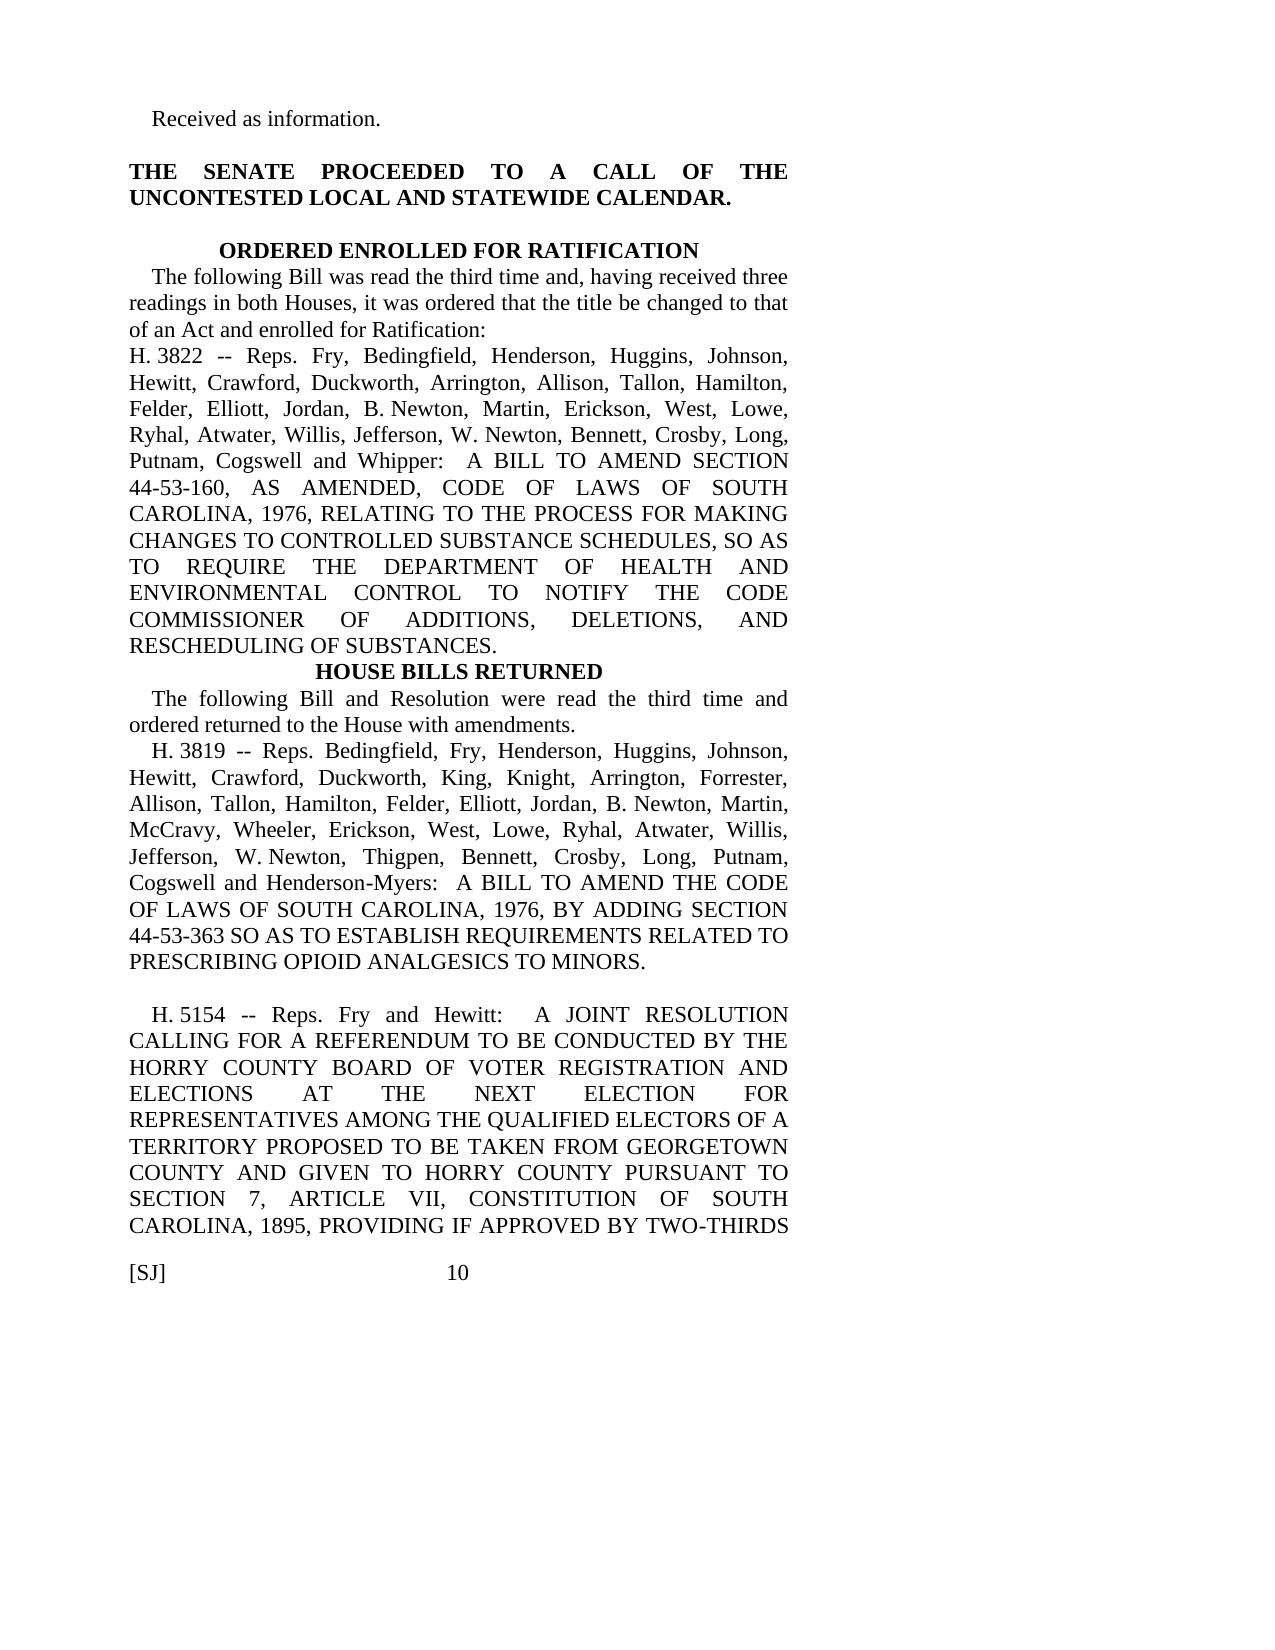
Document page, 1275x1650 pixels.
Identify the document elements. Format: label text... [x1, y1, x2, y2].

text The following Bill and Resolution were read the third time and ordered returned to the House with amendments. [129, 685, 789, 737]
text HOUSE BILLS RETURNED [129, 658, 789, 685]
text THE SENATE PROCEEDED TO A CALL OF THE UNCONTESTED LOCAL AND STATEWIDE CALENDAR. [129, 158, 789, 210]
text The following Bill was read the third time and, having received three readings in both Houses, it was ordered that the title be changed to that of an Act and enrolled for Ratification: [129, 263, 789, 342]
text ORDERED ENROLLED FOR RATIFICATION [129, 237, 789, 263]
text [129, 1001, 789, 1238]
text H. 3819 -- Reps. Bedingfield, Fry, Henderson, Huggins, Johnson, Hewitt, Crawford, Duckworth, King, Knight, Arrington, Forrester, Allison, Tallon, Hamilton, Felder, Elliott, Jordan, B. Newton, Martin, McCravy, Wheeler, Erickson, West, Lowe, Ryhal, Atwater, Willis, Jefferson, W. Newton, Thigpen, Bennett, Crosby, Long, Putnam, Cogswell and Henderson-Myers: A BILL TO AMEND THE CODE OF LAWS OF SOUTH CAROLINA, 1976, BY ADDING SECTION 44-53-363 SO AS TO ESTABLISH REQUIREMENTS RELATED TO PRESCRIBING OPIOID ANALGESICS TO MINORS. [129, 737, 789, 975]
text H. 3822 -- Reps. Fry, Bedingfield, Henderson, Huggins, Johnson, Hewitt, Crawford, Duckworth, Arrington, Allison, Tallon, Hamilton, Felder, Elliott, Jordan, B. Newton, Martin, Erickson, West, Lowe, Ryhal, Atwater, Willis, Jefferson, W. Newton, Bennett, Crosby, Long, Putnam, Cogswell and Whipper: A BILL TO AMEND SECTION 44-53-160, AS AMENDED, CODE OF LAWS OF SOUTH CAROLINA, 1976, RELATING TO THE PROCESS FOR MAKING CHANGES TO CONTROLLED SUBSTANCE SCHEDULES, SO AS TO REQUIRE THE DEPARTMENT OF HEALTH AND ENVIRONMENTAL CONTROL TO NOTIFY THE CODE COMMISSIONER OF ADDITIONS, DELETIONS, AND RESCHEDULING OF SUBSTANCES. [129, 342, 789, 658]
text Received as information. [129, 105, 789, 131]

______

WHAT IS NEEDED »
Copy out all lines of the listing where the word "West" appears.

RESPONSE »
text H. 3819 -- Reps. Bedingfield, Fry, Henderson, Huggins, Johnson, Hewitt, Crawford, Duckworth, King, Knight, Arrington, Forrester, Allison, Tallon, Hamilton, Felder, Elliott, Jordan, B. Newton, Martin, McCravy, Wheeler, Erickson, West, Lowe, Ryhal, Atwater, Willis, Jefferson, W. Newton, Thigpen, Bennett, Crosby, Long, Putnam, Cogswell and Henderson-Myers: A BILL TO AMEND THE CODE OF LAWS OF SOUTH CAROLINA, 1976, BY ADDING SECTION 44-53-363 SO AS TO ESTABLISH REQUIREMENTS RELATED TO PRESCRIBING OPIOID ANALGESICS TO MINORS. [129, 737, 789, 975]
text H. 3822 -- Reps. Fry, Bedingfield, Henderson, Huggins, Johnson, Hewitt, Crawford, Duckworth, Arrington, Allison, Tallon, Hamilton, Felder, Elliott, Jordan, B. Newton, Martin, Erickson, West, Lowe, Ryhal, Atwater, Willis, Jefferson, W. Newton, Bennett, Crosby, Long, Putnam, Cogswell and Whipper: A BILL TO AMEND SECTION 44-53-160, AS AMENDED, CODE OF LAWS OF SOUTH CAROLINA, 1976, RELATING TO THE PROCESS FOR MAKING CHANGES TO CONTROLLED SUBSTANCE SCHEDULES, SO AS TO REQUIRE THE DEPARTMENT OF HEALTH AND ENVIRONMENTAL CONTROL TO NOTIFY THE CODE COMMISSIONER OF ADDITIONS, DELETIONS, AND RESCHEDULING OF SUBSTANCES. [129, 342, 789, 658]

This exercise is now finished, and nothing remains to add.